*EXTRACT PROVIDED*.
In garrison the regular ration was supplemented with vegetables from gardens tended by the soldiers during their spare time. Turnips, carrots and cabbage were the most common crops. Soldiers in towns could also buy food in the civilian marketplace, but at border forts or in the field, they were limited to what the sutlers sold. The margin for such purchases was limited, however, due to the many stoppages taken from the soldiers' pay, among them the cost for the issued ration. While marching through populated areas, the soldiers frequently resorted to foraging, often a euphemism for theft and robbery of food from the citizenry.

==Colonial rations==
Provincial troops under local command were supplied according to colonial victualing regulations. They were more generous than the Victualing Act. The Massachusetts military ration had in addition to the British ration pound (225 grams) sugar, 1 pint (47 centiliters) molasses and 7 gills (82 centiliters) of rum per week. When provincial troops formed part of the field army they were provisioned through the regular army supply chain and rations were issued according to the Victualing Act. According to Pennsylvania's Militia Supply Act of 1755, the weekly ration was 3 pounds (1.4 kilograms) of meat, 1 pound (455 grams) of fish, 10 pounds (4.8 kilograms) of bread and 7 gills (82 centiliters) of rum.

*ASSIGNED TASK A*.
List the items in the weekly ration set by Pennsylvania's Militia Supply Act of 1755, as given in the extract on soldiers' rations.
*ASSIGNED TASK B*.
Write the next part of the text on soldiers' rations, starting after its final sentence.

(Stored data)
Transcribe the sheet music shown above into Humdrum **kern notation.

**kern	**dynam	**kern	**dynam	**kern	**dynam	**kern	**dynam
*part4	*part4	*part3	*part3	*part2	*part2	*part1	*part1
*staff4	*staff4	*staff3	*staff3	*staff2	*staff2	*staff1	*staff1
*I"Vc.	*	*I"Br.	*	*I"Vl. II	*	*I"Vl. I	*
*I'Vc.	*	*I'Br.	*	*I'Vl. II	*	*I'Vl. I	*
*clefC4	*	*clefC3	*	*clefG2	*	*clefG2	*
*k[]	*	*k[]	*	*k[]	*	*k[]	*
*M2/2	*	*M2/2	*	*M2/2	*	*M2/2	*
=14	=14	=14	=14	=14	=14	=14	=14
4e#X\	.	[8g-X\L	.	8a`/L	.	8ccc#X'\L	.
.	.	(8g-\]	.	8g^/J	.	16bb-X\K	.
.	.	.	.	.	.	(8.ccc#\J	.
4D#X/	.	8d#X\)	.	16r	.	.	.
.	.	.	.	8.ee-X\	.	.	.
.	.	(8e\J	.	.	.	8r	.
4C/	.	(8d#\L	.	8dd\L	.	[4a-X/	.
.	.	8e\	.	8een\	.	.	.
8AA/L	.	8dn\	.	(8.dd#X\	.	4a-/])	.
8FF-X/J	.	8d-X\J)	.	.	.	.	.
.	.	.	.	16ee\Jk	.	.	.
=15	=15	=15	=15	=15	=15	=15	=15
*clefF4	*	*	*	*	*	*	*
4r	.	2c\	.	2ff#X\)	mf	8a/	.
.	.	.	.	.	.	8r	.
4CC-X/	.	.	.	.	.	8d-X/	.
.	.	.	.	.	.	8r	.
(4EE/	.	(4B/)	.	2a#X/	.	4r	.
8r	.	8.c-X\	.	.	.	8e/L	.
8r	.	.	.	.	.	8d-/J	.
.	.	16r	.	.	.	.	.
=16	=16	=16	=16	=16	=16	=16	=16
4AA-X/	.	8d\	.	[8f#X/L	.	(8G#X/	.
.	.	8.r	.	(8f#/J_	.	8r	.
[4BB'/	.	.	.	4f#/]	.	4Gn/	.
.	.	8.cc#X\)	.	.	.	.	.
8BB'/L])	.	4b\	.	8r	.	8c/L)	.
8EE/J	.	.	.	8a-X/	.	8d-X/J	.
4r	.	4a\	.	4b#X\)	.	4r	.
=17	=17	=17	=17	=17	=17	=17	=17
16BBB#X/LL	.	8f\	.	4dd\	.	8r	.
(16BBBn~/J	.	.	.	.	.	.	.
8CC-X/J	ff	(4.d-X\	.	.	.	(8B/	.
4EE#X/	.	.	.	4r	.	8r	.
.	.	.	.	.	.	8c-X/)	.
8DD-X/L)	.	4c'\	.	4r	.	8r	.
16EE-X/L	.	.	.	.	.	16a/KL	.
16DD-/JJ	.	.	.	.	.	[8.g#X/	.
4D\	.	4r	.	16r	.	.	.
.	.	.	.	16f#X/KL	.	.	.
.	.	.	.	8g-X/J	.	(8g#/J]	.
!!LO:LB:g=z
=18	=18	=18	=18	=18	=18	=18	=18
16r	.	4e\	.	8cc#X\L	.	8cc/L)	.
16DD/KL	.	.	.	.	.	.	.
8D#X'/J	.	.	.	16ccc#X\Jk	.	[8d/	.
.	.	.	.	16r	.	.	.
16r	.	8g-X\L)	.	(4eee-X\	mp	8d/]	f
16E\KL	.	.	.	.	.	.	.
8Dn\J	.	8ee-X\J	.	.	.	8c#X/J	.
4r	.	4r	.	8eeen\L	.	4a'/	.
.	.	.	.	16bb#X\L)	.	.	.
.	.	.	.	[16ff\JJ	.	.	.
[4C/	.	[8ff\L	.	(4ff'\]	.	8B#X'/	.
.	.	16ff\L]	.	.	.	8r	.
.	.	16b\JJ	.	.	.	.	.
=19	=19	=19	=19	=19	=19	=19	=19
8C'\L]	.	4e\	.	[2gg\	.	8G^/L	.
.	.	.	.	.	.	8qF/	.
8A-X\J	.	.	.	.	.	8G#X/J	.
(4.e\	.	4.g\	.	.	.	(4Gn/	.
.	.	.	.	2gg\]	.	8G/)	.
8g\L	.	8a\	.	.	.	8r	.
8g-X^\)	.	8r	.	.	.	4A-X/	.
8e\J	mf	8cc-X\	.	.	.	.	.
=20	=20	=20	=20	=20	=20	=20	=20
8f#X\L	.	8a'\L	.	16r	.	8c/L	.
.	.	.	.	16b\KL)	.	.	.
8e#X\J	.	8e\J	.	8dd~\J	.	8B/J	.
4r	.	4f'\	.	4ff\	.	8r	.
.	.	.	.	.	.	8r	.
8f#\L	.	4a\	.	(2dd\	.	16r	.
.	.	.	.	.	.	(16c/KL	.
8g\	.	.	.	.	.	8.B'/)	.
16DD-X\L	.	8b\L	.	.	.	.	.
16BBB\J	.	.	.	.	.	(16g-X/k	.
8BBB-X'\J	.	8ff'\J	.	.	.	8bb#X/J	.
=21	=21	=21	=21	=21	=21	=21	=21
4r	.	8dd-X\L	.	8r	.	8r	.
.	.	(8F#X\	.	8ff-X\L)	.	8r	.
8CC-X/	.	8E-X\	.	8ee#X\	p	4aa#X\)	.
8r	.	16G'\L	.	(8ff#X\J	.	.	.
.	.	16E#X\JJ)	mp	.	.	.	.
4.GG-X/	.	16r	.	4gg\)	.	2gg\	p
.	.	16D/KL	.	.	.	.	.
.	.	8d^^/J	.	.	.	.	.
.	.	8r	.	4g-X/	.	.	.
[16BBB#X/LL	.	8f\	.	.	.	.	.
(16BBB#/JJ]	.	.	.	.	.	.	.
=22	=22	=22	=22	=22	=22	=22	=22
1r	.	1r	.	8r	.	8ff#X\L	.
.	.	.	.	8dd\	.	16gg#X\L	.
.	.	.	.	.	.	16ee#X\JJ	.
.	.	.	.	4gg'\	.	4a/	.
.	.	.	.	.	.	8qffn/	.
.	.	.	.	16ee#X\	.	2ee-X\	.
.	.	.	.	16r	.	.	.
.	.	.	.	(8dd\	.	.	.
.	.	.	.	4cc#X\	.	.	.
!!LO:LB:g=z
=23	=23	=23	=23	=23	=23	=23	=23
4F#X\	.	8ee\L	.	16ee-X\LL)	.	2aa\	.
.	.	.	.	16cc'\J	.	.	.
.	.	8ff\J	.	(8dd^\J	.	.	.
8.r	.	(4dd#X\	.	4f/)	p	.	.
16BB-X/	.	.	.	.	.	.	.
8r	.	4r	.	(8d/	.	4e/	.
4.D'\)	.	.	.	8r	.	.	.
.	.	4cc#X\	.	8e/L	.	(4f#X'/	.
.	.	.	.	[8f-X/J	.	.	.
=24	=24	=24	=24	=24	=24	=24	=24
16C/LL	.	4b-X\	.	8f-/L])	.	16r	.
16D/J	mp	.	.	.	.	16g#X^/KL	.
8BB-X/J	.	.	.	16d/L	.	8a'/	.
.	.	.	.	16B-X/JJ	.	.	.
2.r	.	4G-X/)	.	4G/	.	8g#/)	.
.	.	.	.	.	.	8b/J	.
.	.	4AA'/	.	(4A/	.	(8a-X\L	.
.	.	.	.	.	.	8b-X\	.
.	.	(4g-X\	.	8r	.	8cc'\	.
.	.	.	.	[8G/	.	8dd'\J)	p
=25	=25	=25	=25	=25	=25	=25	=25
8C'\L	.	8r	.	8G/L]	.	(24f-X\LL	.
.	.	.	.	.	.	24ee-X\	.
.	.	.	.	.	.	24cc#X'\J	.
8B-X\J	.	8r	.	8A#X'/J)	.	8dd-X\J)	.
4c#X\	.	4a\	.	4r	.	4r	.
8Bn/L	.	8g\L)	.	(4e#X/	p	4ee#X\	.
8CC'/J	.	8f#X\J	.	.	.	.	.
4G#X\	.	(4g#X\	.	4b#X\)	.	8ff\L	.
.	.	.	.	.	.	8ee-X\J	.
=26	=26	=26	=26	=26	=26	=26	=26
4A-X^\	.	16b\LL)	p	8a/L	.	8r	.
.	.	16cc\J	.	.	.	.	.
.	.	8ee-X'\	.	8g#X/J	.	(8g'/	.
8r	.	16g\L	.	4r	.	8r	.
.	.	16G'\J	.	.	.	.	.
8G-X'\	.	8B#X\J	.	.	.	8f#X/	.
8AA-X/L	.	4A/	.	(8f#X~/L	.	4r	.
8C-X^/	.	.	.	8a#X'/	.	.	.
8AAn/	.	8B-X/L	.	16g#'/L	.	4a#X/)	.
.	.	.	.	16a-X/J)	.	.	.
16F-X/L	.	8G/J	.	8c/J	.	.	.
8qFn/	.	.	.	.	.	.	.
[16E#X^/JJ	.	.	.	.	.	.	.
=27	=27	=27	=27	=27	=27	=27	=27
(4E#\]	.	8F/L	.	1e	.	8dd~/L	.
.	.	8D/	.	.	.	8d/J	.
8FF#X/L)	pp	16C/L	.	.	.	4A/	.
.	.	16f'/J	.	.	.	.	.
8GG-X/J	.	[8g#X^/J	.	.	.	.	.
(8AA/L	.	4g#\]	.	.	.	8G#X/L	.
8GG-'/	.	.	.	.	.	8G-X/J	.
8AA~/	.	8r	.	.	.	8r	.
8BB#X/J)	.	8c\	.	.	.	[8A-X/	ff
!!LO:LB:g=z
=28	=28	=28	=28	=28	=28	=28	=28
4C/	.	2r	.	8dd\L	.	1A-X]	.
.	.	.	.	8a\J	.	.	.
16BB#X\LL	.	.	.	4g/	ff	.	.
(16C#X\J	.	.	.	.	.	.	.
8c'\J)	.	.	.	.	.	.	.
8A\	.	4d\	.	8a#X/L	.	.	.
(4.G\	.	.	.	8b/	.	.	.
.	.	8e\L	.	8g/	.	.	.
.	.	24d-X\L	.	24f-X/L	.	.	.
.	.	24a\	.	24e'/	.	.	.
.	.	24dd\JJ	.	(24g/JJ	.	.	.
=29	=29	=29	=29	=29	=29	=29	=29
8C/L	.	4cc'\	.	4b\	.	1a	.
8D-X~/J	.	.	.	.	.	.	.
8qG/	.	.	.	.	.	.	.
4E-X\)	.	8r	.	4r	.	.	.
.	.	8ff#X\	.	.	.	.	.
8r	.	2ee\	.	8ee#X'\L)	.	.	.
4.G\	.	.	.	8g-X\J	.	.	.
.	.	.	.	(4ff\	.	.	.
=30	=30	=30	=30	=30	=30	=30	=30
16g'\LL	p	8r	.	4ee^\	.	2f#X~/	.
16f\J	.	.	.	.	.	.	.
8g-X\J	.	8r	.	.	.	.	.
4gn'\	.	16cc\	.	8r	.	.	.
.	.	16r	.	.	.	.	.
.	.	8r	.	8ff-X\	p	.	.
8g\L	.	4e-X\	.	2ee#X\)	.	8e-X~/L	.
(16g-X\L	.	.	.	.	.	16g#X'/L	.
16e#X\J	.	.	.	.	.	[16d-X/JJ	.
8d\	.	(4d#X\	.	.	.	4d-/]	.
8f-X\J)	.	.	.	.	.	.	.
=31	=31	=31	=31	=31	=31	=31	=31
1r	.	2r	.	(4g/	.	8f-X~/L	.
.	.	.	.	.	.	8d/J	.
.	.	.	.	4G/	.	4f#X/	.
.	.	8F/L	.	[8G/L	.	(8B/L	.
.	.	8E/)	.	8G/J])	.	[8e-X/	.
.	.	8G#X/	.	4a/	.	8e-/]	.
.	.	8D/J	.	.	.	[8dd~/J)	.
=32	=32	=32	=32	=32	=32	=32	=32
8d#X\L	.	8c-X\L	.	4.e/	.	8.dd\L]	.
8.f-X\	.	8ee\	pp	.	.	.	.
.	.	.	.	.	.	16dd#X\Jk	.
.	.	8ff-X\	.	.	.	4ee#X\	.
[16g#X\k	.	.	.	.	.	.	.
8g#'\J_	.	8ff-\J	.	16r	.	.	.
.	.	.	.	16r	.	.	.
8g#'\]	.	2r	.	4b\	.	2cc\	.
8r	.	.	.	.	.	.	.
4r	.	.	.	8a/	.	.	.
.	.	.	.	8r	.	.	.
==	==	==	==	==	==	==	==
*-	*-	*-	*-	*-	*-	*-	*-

*WRITTEN RESPONSE A*.
Meat, fish, bread, rum

*WRITTEN RESPONSE B*.
==Cooking==
Rations for several days were issued at the same time to messes of 5-6 soldiers who also shared a tent. Each mess was issued a camp kettle and a camp axe. The food was cooked in the camp kettles over open fires burning in fire pits. The meat ration was usually boiled together with other ingredients to make a thick soup.

Bread was baked by civilian bakers and the bread ration issued every fourth day as a six-pound loaf. Fresh bread could be replaced by hardtack, made by civilian bakeries and kept in storage. At worst only flour was issued, and the soldiers had to use it as best they could; either mixing it into the heavy soup or by making firecakes.